Emsal Mahkeme Kararı İstanbul Bölge Adliye Mahkemesi 16. Hukuk Dairesi 2021/737 E. 2023/137 K. 01.02.2023 T.

Görüntülediğiniz mahkeme kararı kesinleşmiş bir karardır.

T.C.
İSTANBUL
BÖLGE ADLİYE MAHKEMESİ
16. HUKUK DAİRESİ
T Ü R K M İ L L E T İ A D I N A
İ S T İ N A F K A R A R I
DOSYA NO: 2021/737 Esas
KARAR NO: 2023/137
İNCELENEN KARARIN
MAHKEMESİ: İSTANBUL 2. ASLİYE TİCARET MAHKEMESİ
TARİHİ: 09/09/2020
NUMARASI: 2017/275 E. – 2020/298 K.
DAVANIN KONUSU: Menfi Tespit (Hizmet Sözleşmesinden Kaynaklanan)
KARAR TARİHİ: 01/02/2023
İstinaf incelemesi için dairemize gönderilen dosyanın ilk incelemesi tamamlanmış olmakla, HMK 353. Maddesi gereğince dosya içeriğine göre duruşma yapılmasına gerek görülmeden dosya üzerinde yapılan inceleme sonucu;
GEREĞİ DÜŞÜNÜLDÜ:
DAVA: Davacı vekili dava dilekçesinde özetle; müvekkili aleyhine İstanbul … İcra Müdürlüğü’nün … Esas sayılı dosyası ile ihtiyati hacze dayalı icra takibi başlatıldığını, icra takibine dayanak yapılan 30/12/2016 keşide tarihli, 5.000,00 TL bedelli çekteki imza müvekkil şirket yetkilisi …’e ait olmadığını, kaşenin de şirkete ait olmadığını, müvekkili şirkette 07/11/2016 tarihinde hırsızlık olayı meydana geldiğini ve kasanın kırıldığı ve içindeki birtakım banknot ve çeklerin çalınmış olduğunun tespit edildiğini, icra takibine konu çekin de çalıntı çeklerden olduğunu, bu çekin yasal olmayan biçimde müvekkili şirket yetkilisi adına cirolandığını ve piyasaya sürüldüğünü, bu nedenle Bakırköy C.Başsavcılığı’na suç duyurusunda bulunulduğunu, çeklerin iptali için Bakırköy 6. ATM’nin 2016/1016 Esas sayılı dosyası ile dava açıldığını, davalı taraf ödeme yasağına ve çek arkasına düşülen şerhe rağmen kötü niyetle takip başlattığını, davanın kabulü ile menfi tespit kararı verilmesini, şartlar oluştuğunda davaya istirdat davası olarak devam edilmesini çekin/paranın davalıdan alınarak müvekkile verilmesini, davalı haksız ve kötü niyetle takip yapmış olduğundan takip tutarının %20’si oranında tazminata mahkum edilmesine, dava harç ve masrafları ile vekalet ücretinin davalıya yükletilmesine karar verilmesini talep ve dava etmiştir.
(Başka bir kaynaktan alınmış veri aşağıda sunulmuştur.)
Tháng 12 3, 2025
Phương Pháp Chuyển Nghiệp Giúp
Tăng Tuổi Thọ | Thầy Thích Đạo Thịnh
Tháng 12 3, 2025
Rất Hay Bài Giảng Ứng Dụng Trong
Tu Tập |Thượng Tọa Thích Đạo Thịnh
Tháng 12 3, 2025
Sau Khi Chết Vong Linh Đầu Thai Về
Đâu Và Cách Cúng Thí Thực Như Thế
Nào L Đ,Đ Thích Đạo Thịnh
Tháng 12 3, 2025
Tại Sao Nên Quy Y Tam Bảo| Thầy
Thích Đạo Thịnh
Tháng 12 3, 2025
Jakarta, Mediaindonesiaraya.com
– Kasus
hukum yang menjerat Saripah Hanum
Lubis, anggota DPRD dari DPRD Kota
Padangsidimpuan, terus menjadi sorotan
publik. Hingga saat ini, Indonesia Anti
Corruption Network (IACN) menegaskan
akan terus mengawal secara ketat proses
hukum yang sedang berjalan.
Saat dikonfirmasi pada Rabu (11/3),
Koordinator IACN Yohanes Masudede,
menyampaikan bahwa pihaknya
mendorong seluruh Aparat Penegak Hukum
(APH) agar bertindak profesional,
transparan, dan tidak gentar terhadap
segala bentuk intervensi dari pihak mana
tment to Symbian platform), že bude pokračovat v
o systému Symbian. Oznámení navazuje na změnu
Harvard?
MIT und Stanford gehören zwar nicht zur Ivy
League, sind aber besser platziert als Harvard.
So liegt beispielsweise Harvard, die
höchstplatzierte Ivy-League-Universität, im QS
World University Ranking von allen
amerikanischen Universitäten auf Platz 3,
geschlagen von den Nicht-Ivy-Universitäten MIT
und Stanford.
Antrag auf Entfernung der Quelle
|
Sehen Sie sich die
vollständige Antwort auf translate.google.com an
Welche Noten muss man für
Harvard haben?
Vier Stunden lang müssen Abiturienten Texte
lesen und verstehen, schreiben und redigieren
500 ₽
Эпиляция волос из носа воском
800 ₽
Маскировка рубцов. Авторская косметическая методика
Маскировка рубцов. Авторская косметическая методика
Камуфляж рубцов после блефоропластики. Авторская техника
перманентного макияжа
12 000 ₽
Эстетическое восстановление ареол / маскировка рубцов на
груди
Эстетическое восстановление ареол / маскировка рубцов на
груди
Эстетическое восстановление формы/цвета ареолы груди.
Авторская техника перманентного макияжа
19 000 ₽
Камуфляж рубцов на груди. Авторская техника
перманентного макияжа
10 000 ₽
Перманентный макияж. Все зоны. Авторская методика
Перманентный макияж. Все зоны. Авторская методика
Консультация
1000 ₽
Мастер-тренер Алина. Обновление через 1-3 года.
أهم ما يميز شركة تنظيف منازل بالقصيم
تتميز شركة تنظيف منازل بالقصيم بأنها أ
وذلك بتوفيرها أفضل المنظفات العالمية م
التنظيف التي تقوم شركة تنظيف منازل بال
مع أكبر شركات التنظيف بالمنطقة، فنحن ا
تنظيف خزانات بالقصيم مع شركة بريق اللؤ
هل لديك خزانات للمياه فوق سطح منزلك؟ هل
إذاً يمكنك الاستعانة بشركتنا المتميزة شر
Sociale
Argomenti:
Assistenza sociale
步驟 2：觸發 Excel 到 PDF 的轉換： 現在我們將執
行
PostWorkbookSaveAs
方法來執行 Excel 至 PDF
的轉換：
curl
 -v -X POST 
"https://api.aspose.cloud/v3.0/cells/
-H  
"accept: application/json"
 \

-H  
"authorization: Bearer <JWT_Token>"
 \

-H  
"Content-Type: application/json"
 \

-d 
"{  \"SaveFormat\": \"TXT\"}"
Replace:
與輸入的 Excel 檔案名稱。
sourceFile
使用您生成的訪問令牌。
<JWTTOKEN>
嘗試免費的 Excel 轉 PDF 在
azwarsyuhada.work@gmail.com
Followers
CEVAP: Temlik eden … Anonim Şirketi vekili cevap dilekçesinde özetle; müvekkili şirketin faktoring işlemini yaparken sadece alacağın faturaya dayalı olup olmadığını ve çekin ciro silsilesinin muntazam olarak birbirini takip edip etmediğini incelemekle yükümlü olduğunu, çek üzerinde yer alan ciranta imzalarının sahte olması ve benzeri hususların ciro silsilesinin sıhhatini etkilemeyeceğini, müvekkilin tüm yasal mevzuata uygun olarak iş bu davaya konu çeki devir ve temlik aldığını, müvekkilinin kötüniyetli olduğunun da davacı tarafça ispat edilemediğini, kambiyo senetlerinde imzaların istiklali ilkesi geçerli olduğunu, çeke hangi sıfatla olursa olsun imza atarak sorumluluk altına giren her kişi diğer imza sahiplerinin sorumluluğundan ayrı ve bağımsız olarak borç altına gireceğini, cirolar arasındaki zincirleme bağlılığının gözlenmesi sadece dış görünüm bakımından yapılacağını, cirantalardan birinin imzasının sahte olması veya temsilci sıfatıyla senedi imzalayan şahsın imza yetkisinden yoksun olması ciro zincirini etkilemeyeceğini, müvekkili şirket alacağın temlikinde izlemekle yükümlü olduğu usul ve esasları harfiyen yerine getirdiğini, faktoring işleminin tamamen yasadaki kurallara uygun olduğu gözetilerek davanın reddine, kötüniyetli olarak huzurdaki davanın ikame edilmesine neden olan davacının kötüniyet tazminatına mahkum edilmesine, ve tüm yargılama giderleri ile vekalet ücretinin davacıya yüklenmesine karar verilmesini talep etmiştir.Temlik alan davalı … Anonim Şirketi vekili duruşmadaki beyanında özetle; alacağı temlik eden faktoring şirketinin faturalara dayalı olarak alacağı temlik aldığını, bu nedenle iyniyetli hamil konumunda olduğunu, çekteki sahte imza iddiasının ileri sürülemeyeceğini davanın reddini istemiştir.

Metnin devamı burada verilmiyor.